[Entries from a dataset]
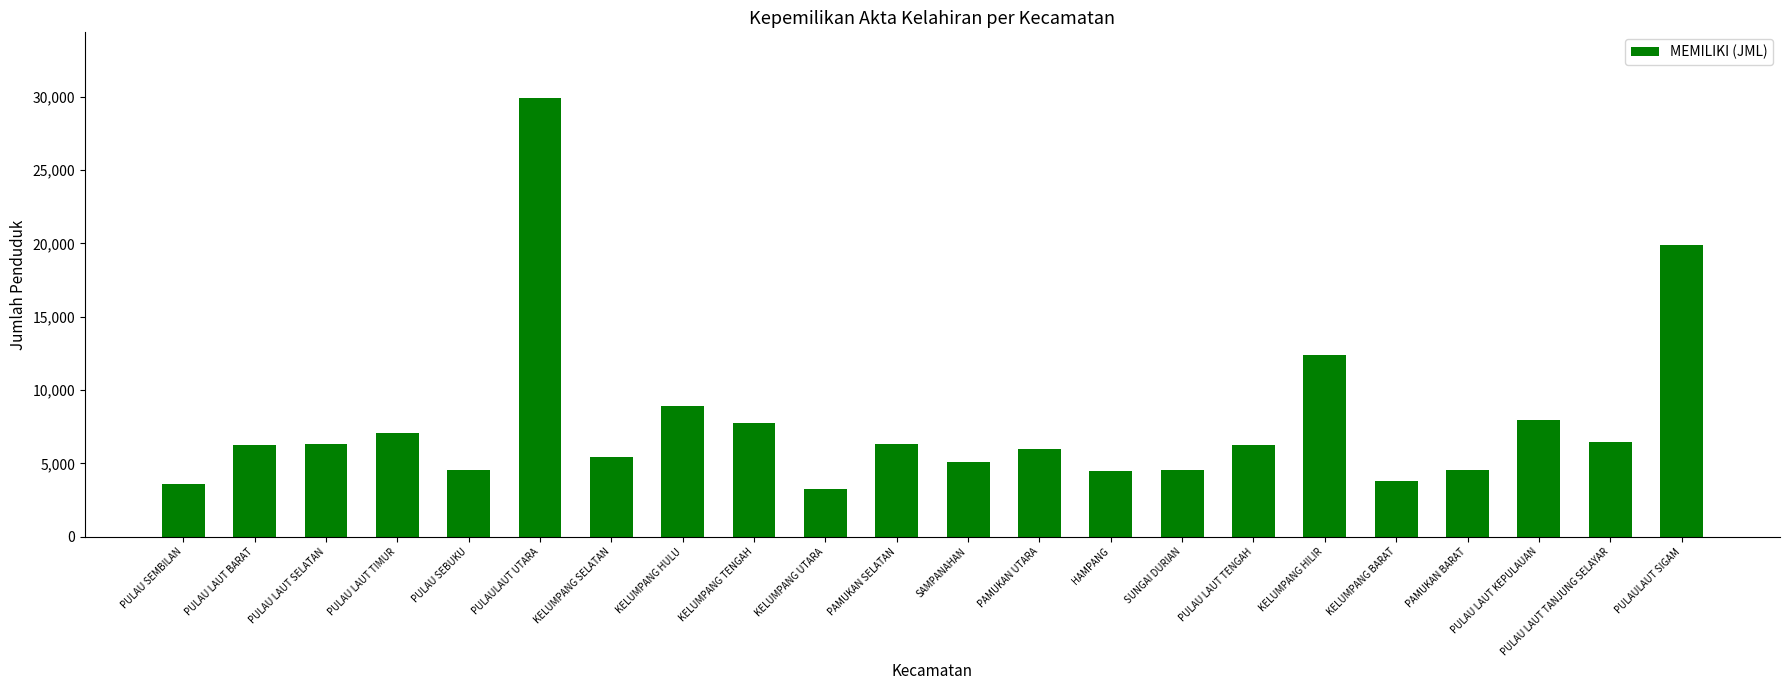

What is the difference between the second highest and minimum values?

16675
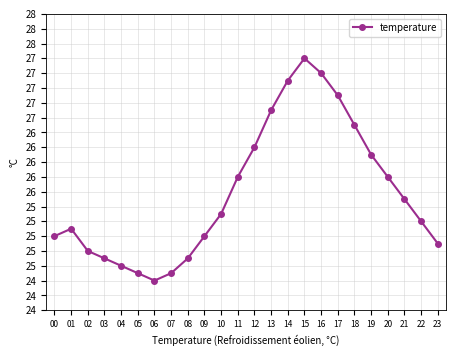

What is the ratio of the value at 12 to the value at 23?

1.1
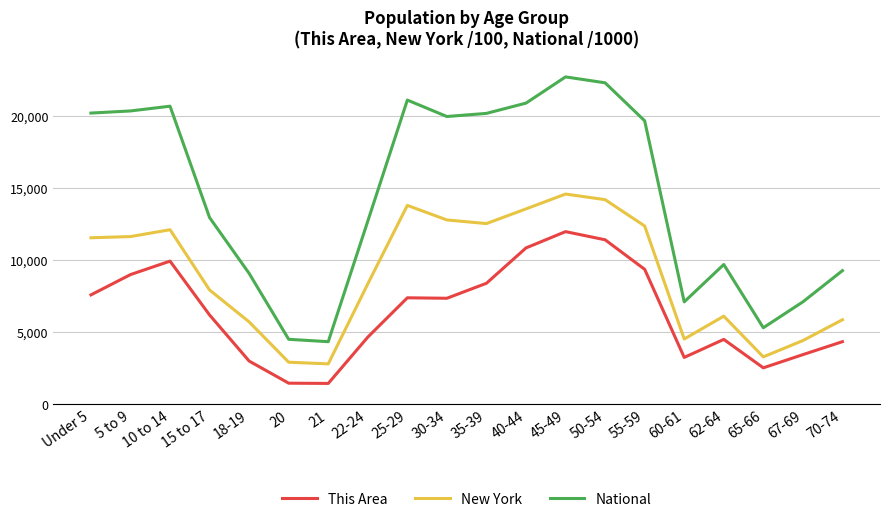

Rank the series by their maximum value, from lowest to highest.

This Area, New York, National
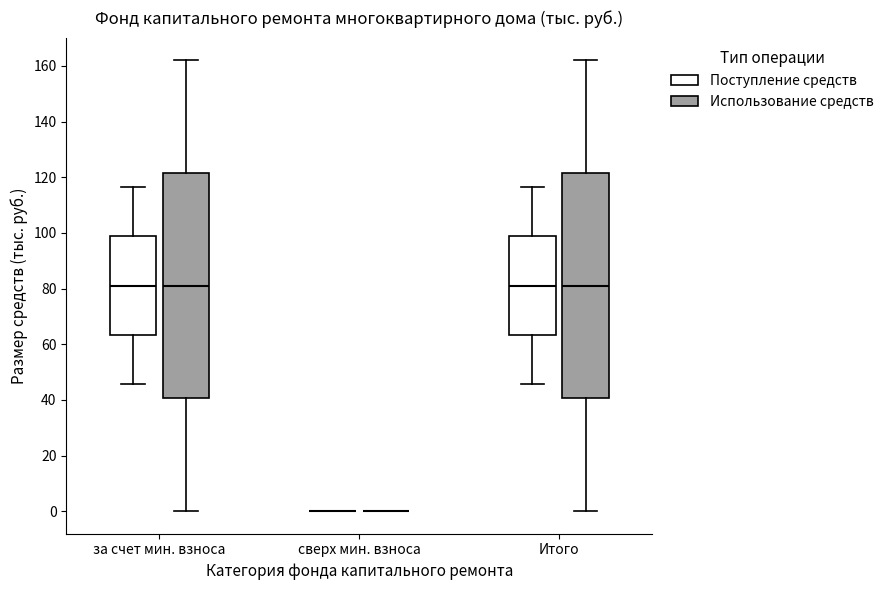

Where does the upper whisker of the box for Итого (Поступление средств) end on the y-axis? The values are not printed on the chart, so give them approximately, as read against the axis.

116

▶ **EXERCISE**: Pick out every line in the entries above that contains the string "highest", matching case exactly. Copy each such line in full.

▶ **ANSWER TO THE PROBLEM**:
What is the difference between the second highest and minimum values?
Rank the series by their maximum value, from lowest to highest.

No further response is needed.